- Mary Nelson, later Wilburn, from the 1952 Howard University yearbook
- Born: February 18, 1932 Baltimore MD
- Died: March 16, 2021 (aged 89) Washington, D.C.
- Occupation(s): Lawyer, state official
- Known for: President of FIDA

= Mary Wilburn =

American lawyer (Feb. 18 1932– Mar. 16 2021)

Mary E. Nelson Wilburn (1932 – March 16, 2021) was an American lawyer and government official. She also taught German at Howard University, was chair of the Wisconsin Parole Board from 1986 to 1987, and was president of the International Federation of Women Lawyers from 2000 to 2002.

== Early life and education ==
Mary E. Nelson was from Washington, D.C.; she was a childhood friend of television producer Ellis Haizlip. She graduated from Howard University in 1952, where she was president of the Howard Players and a member of Alpha Kappa Alpha. At Howard she acted in plays with fellow students Toni Morrison and Roxie Roker. She earned a master's degree in German at the University of Wisconsin in 1955. In 1975, earned a JD at the University of Wisconsin Law School.

Her sister Elizabeth Nelson Ausbrooks, who also graduated from Howard University in 1952, became a political science professor at the University of the District of Columbia.

== Career ==
Nelson appeared in Mamba's Daughters with Roxie Roker, while on tour in Scandinavia and Germany with the Howard Players. She taught German at Howard University from 1962 to 1964. She lived in Nigeria, Venezuela, France, and Guyana with her husband, a UNESCO official, in the 1960s.

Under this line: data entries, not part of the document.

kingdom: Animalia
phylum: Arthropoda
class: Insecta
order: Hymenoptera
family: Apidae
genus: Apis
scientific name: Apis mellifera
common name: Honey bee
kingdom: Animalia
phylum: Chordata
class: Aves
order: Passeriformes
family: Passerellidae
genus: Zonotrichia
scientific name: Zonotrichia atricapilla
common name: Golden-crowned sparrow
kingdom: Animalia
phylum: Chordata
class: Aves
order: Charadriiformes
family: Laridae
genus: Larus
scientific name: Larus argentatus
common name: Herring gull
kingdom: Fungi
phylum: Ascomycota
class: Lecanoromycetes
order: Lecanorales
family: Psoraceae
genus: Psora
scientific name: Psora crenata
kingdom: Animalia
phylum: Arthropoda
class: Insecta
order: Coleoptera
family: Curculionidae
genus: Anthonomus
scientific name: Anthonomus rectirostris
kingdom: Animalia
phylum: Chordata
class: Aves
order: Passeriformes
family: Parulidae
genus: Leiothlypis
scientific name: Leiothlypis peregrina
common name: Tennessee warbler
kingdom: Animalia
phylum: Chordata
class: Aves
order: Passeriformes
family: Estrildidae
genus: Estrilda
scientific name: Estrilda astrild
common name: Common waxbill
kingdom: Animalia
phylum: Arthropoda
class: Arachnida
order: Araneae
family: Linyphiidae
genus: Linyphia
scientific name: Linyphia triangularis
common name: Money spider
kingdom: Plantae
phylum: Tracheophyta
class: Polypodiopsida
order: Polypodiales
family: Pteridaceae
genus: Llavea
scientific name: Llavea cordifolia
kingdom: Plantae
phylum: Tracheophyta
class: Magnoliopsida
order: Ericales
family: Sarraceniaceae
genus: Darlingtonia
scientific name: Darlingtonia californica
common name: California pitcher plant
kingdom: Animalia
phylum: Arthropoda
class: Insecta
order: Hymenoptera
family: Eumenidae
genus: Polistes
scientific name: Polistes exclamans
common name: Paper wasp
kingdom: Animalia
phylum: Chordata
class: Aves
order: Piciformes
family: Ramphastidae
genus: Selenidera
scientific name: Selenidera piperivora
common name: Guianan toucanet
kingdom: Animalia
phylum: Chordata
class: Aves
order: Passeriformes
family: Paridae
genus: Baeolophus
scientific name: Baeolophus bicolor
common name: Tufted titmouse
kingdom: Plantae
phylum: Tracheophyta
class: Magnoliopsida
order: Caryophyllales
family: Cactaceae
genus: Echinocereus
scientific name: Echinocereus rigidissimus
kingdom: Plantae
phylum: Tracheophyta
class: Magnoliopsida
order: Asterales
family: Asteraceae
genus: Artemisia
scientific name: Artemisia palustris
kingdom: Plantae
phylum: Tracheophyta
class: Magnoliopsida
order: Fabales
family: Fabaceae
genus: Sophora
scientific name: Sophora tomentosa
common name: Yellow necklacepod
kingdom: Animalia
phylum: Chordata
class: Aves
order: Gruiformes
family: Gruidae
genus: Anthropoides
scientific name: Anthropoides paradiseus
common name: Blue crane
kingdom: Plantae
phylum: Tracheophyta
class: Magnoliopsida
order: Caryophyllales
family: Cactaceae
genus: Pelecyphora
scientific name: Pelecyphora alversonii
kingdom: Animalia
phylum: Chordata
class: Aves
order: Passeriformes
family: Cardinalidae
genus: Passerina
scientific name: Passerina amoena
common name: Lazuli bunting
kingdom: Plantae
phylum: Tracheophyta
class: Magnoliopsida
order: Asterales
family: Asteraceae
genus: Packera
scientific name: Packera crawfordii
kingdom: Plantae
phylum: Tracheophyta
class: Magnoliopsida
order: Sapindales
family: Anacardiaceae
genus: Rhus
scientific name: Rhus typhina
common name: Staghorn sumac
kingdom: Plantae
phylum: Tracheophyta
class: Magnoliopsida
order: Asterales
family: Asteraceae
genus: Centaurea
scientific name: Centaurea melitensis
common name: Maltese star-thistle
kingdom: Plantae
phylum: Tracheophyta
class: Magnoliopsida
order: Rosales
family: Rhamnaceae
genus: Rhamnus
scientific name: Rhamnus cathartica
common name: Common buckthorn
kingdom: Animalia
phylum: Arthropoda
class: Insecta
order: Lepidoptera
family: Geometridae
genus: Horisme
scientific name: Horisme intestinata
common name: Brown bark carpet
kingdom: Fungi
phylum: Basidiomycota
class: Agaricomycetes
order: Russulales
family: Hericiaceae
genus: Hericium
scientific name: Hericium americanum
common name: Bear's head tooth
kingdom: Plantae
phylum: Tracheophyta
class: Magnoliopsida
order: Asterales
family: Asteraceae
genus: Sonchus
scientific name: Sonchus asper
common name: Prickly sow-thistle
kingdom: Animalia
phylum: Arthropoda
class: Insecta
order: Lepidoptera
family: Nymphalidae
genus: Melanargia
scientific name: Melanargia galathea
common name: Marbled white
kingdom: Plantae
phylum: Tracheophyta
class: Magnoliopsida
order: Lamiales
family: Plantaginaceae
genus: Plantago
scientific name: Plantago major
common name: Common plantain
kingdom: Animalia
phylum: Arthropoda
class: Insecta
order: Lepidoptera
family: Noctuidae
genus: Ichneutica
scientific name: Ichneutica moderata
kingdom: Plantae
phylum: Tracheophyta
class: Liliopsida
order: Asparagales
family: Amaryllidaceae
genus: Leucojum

Wilburn moved to Wisconsin with her husband in 1973, and served on the school board in Madison, Wisconsin from 1975 to 1977. She was the second Black woman to serve on the Madison school board. She was also a supervising attorney attached to the University of Wisconsin Law School's legal assistance program for institutionalized clients. From 1977 to 1982, she was based in Washington, D.C., working for the Federal Bureau of Prisons. Her 1979 report with Gwynne Sizer, "Family Problems Related to the Female Offender", was part of congressional hearings on women in federal prisons.

Wilburn was the keynote speaker at Madison's NAACP Freedom Fund Banquet in 1980. In 1986, she was appointed head of the Wisconsin Parole Board. "It's a job in which you make decisions about people's lives," she explained, "but not just about the lives of the people whose parole application you're considering. There's the rest of the people who have to receive this person into the community where they live." She resigned in 1987, to move back to Washington.

Wilburn was president of the International Federation of Women Lawyers (FIDA) from 2000 to 2002.

== Personal life ==
Mary Nelson married foreign service officer Adolph Yarbrough Wilburn in 1957. They had two sons, Adolph and Jason. They lived in the "Lunar House" in Madison, a home built in 1969, with materials chosen resembling Moon rocks and space capsule surfaces. She died in March 2021, aged 89 years, in Washington, D.C. Her funeral service was held at St. Augustine Catholic Church, and her gravesite is in Laurel, Maryland.